SIV-binding antibody titres were also determined (Fig. 3). Early in infection (8 to 24/26 weeks p.i.), non-controllers had significantly higher Env (gp130)-binding antibody titres compared with controllers (P<0.05, Mann–Whitney test; Fig. 3a). In contrast, the kinetics of Gag (p27)-specific antibody titres were similar for both groups (Fig. 3b). Only late after infection did Gag antibodies titres start to decline in those animals with the highest viral load (Fig. 3a), consistent with the known prognostic value of low-Gag-binding antibodies (Putkonen et al., 1992; Weber et al., 1987).

Fig. 3.

Fig. 3.

SIV-specific serum antibody titres after infection with SIVmacΔNU: individual titres (reciprocal log10 dilution) against (a) SIVgp130 and (b) SIVp27 at the indicated time points. Controllers are shown in blue, non-controllers in red. gp130 titres differ between controllers and non-controllers significantly at 8, 16 and 24–26 weeks p.i., and are marked by asterisks (P<0.03, Mann–Whitney t-test). Titres from three macaques with the highest viral load are indicated by crosses.

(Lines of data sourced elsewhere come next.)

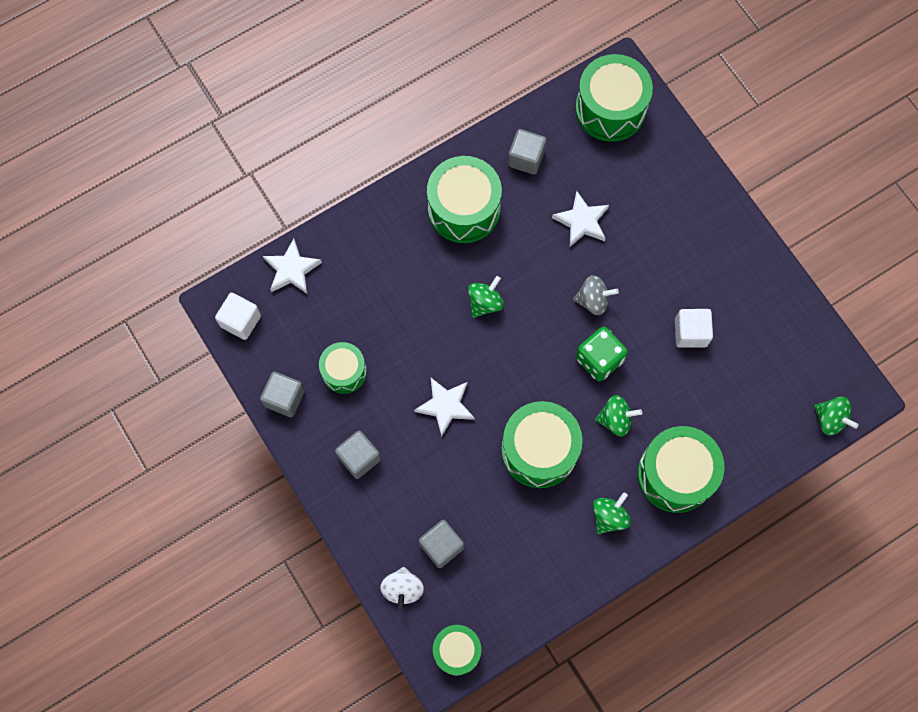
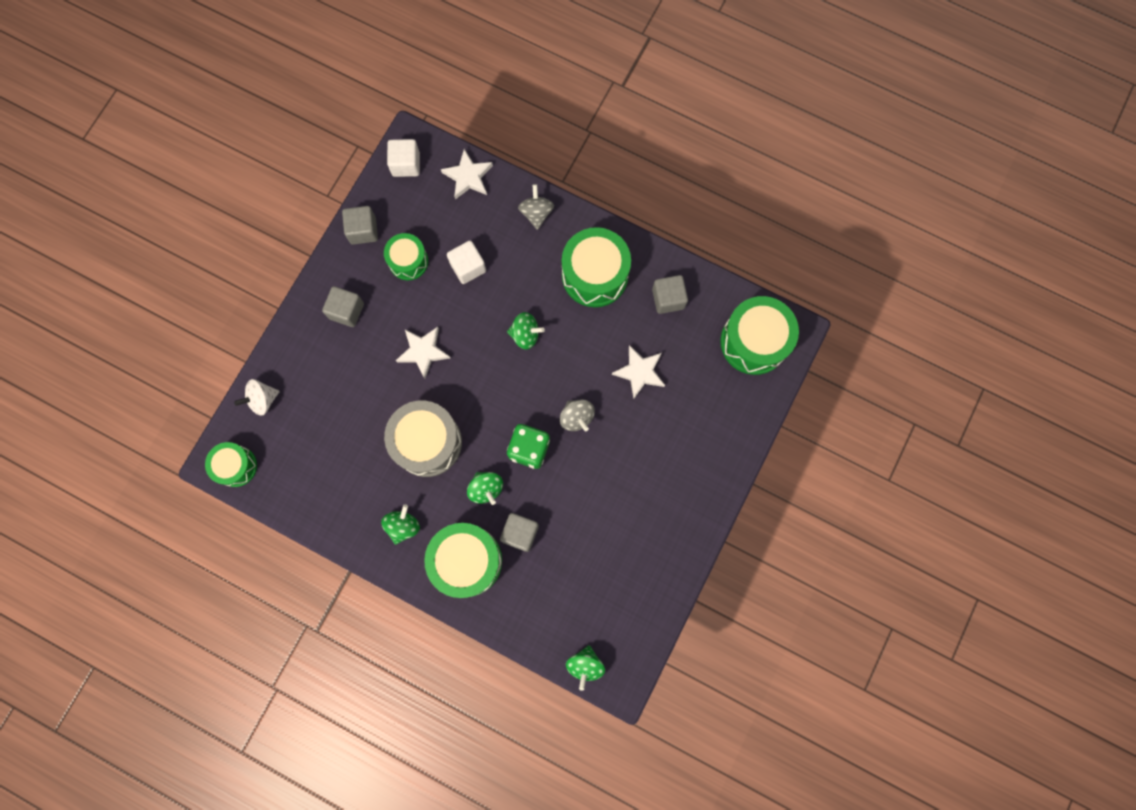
camera: 60 degrees right, 5 degrees up
grey cube [419,520,464,568] -> grey cube moved to [500,513,539,552]
green drum [501,401,583,488] -> grey drum [384,400,462,477]
green spinning top [593,492,631,534] -> green spinning top turned 75 degrees counterclockwise [381,504,420,545]
white cube [675,309,713,348] -> white cube moved to [447,241,486,284]
none -> grey spinning top [518,184,554,230]

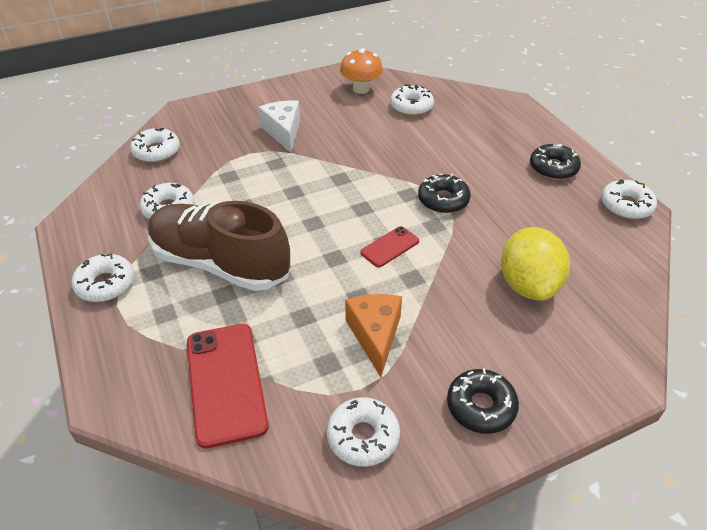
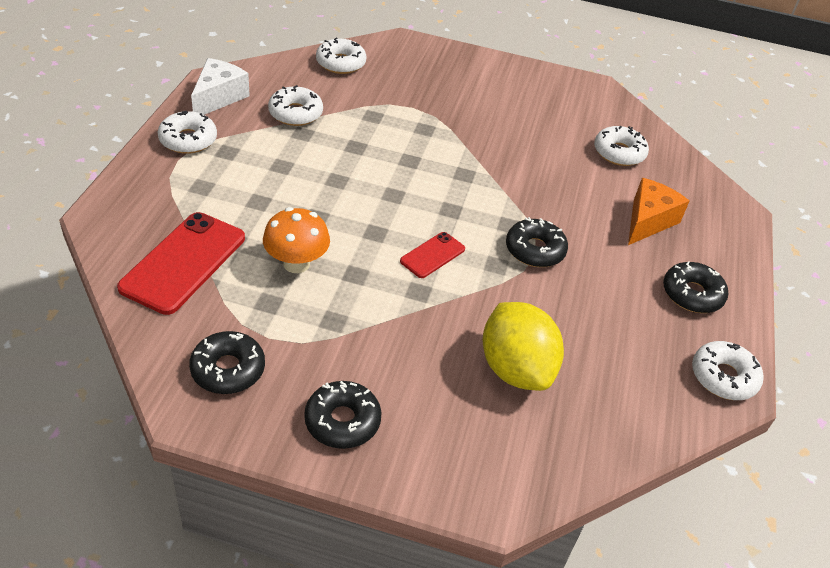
camera: 35 degrees right, 0 degrees up
brown shoe [148,201,290,291] -> none
white cheese [258,100,300,153] -> white cheese moved to [191,58,250,115]
white donut [327,397,400,467] -> black donut [189,331,265,394]
orange mushroom [340,48,383,94] -> orange mushroom moved to [263,207,330,273]
orange cheese [345,294,402,377] -> orange cheese moved to [628,178,689,245]
red phone [360,226,419,268] -> red phone turned 45 degrees counterclockwise [400,232,465,278]
yellow lemon [501,227,570,301] -> yellow lemon turned 60 degrees counterclockwise [483,302,564,391]

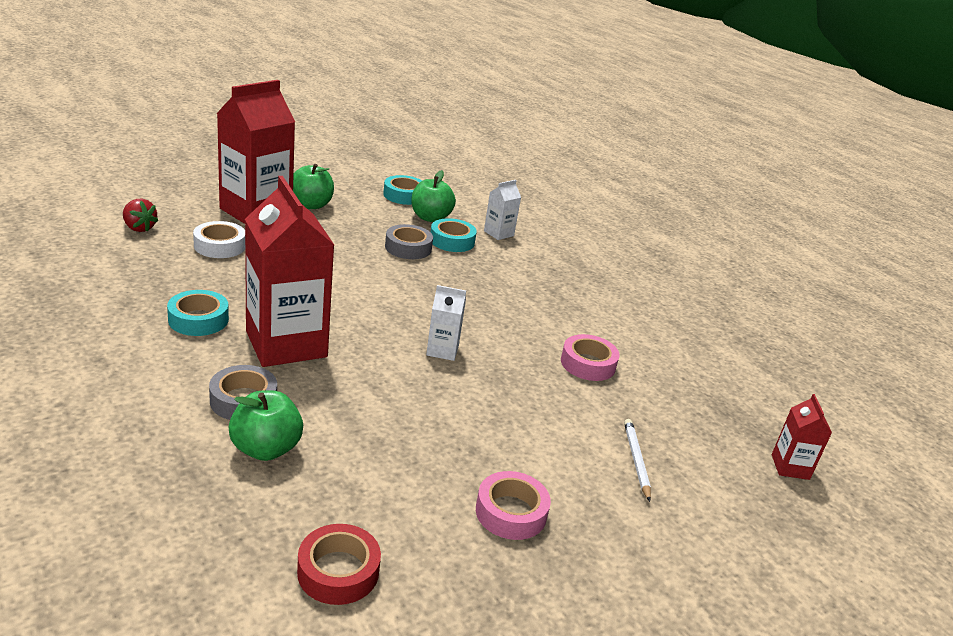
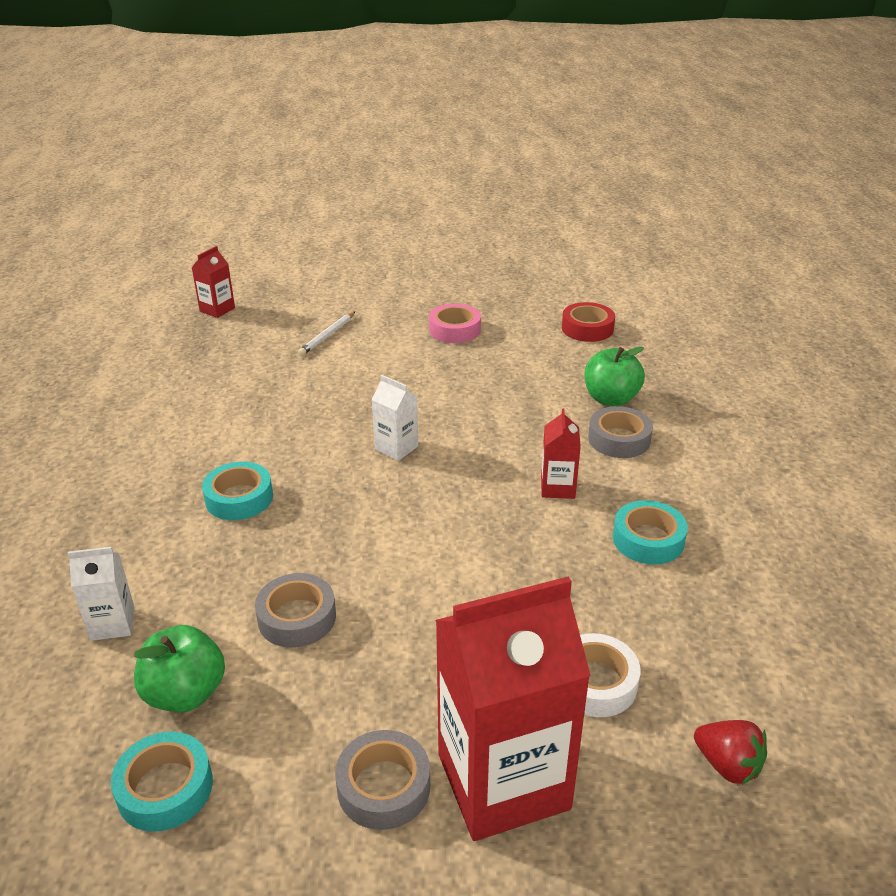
camera: 145 degrees left, 5 degrees up
red strawberry [123,198,158,232] -> red strawberry turned 150 degrees clockwise [694,720,767,785]
red carton [245,176,334,367] -> red carton [541,408,581,499], size x0.45
green apple [293,164,334,209] -> grey tape [335,730,430,830]
turquoise tape [431,218,477,252] -> turquoise tape moved to [202,462,273,520]
pink tape [561,334,620,381] -> none

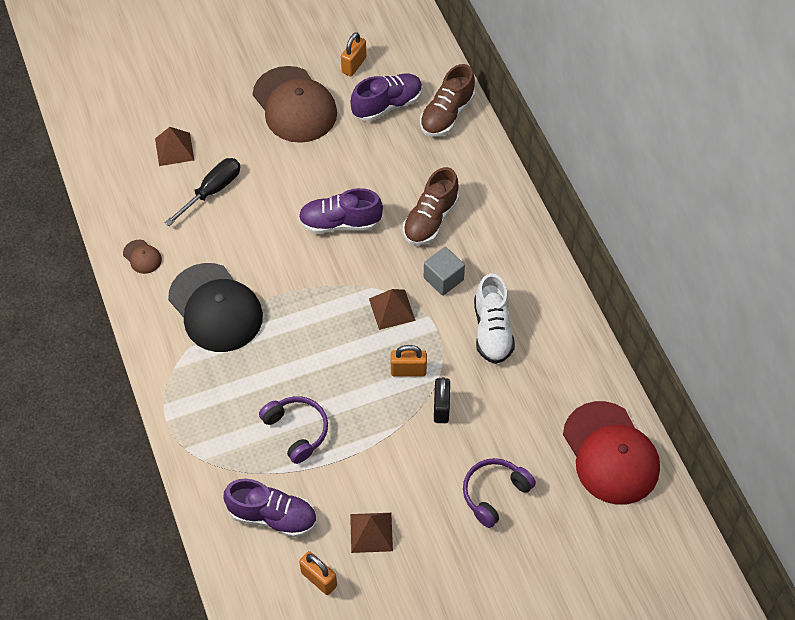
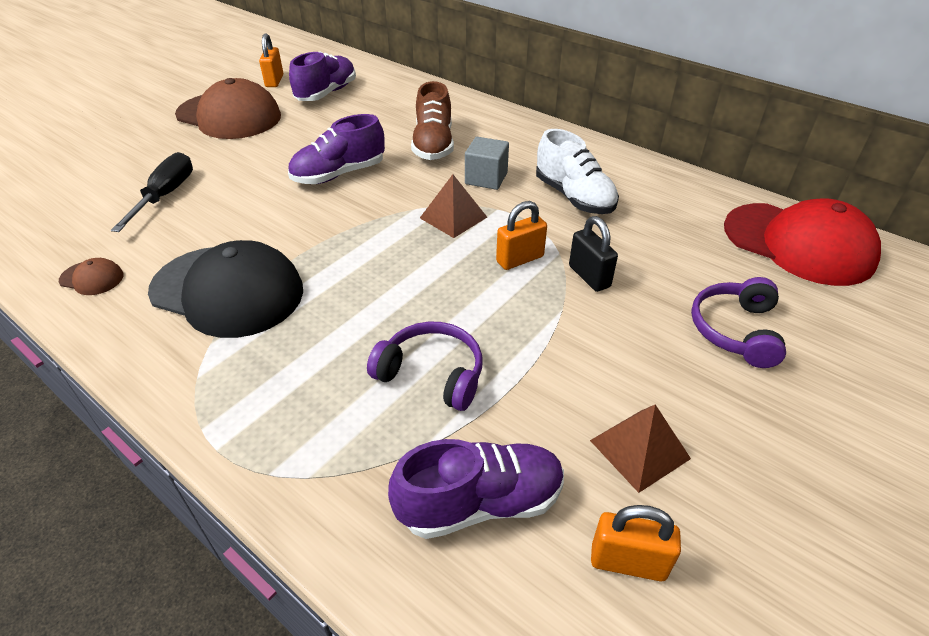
camera: 30 degrees left, 15 degrees down
brown pyramid [155,127,194,166] -> none
brown shoe [420,64,475,137] -> none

No evidence for increased viral virulence after transfusion of blood from monkeys with progressing disease

Previous studies have shown that partial repair of defective nef genes is associated with increased viral load in some HIV-infected patients or SIV-infected macaques (Carl et al., 2000; Chakrabarti et al., 2003; Sawai et al., 2000; Whatmore et al., 1995). To investigate whether the nef deletion was still intact, nef PCR and direct DNA sequencing of the PCR products were carried out in the two macaques with the highest viral load, Mm1891 and Mm1948. We found no evidence of refilling of nef sequences, and the DNA sequences around the nef deletion site were identical between the infecting virus and those analysed in peripheral blood mononuclear cells (PBMCs) of the macaques progressing to disease (data not shown).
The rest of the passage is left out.